**WHAT TO DO**
Copy out all the records exactly.

**Collected data entries**
====================

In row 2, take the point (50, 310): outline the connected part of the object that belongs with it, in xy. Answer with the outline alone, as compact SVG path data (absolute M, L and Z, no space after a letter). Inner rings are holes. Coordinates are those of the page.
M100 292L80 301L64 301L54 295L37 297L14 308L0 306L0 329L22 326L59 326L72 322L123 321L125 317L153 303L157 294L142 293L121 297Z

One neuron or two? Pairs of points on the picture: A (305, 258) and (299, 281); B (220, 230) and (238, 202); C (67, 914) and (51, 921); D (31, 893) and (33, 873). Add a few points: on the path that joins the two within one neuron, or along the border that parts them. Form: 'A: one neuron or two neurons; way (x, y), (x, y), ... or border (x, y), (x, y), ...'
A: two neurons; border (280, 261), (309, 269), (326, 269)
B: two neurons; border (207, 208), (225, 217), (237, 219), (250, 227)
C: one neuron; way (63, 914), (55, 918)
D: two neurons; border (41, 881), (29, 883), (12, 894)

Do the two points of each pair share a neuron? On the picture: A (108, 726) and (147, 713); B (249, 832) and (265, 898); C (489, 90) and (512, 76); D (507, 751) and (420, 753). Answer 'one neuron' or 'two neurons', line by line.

====================

**RESPONSE TO THE EXERCISE**
In row 2, take the point (50, 310): outline the connected part of the object that belongs with it, in xy. Answer with the outline alone, as compact SVG path data (absolute M, L and Z, no space after a letter). Inner rings are holes. Coordinates are those of the page.
M100 292L80 301L64 301L54 295L37 297L14 308L0 306L0 329L22 326L59 326L72 322L123 321L125 317L153 303L157 294L142 293L121 297Z

One neuron or two? Pairs of points on the picture: A (305, 258) and (299, 281); B (220, 230) and (238, 202); C (67, 914) and (51, 921); D (31, 893) and (33, 873). Add a few points: on the path that joins the two within one neuron, or along the border that parts them. Form: 'A: one neuron or two neurons; way (x, y), (x, y), ... or border (x, y), (x, y), ...'
A: two neurons; border (280, 261), (309, 269), (326, 269)
B: two neurons; border (207, 208), (225, 217), (237, 219), (250, 227)
C: one neuron; way (63, 914), (55, 918)
D: two neurons; border (41, 881), (29, 883), (12, 894)

Do the two points of each pair share a neuron? On the picture: A (108, 726) and (147, 713); B (249, 832) and (265, 898); C (489, 90) and (512, 76); D (507, 751) and (420, 753). Answer 'one neuron' or 'two neurons', line by line.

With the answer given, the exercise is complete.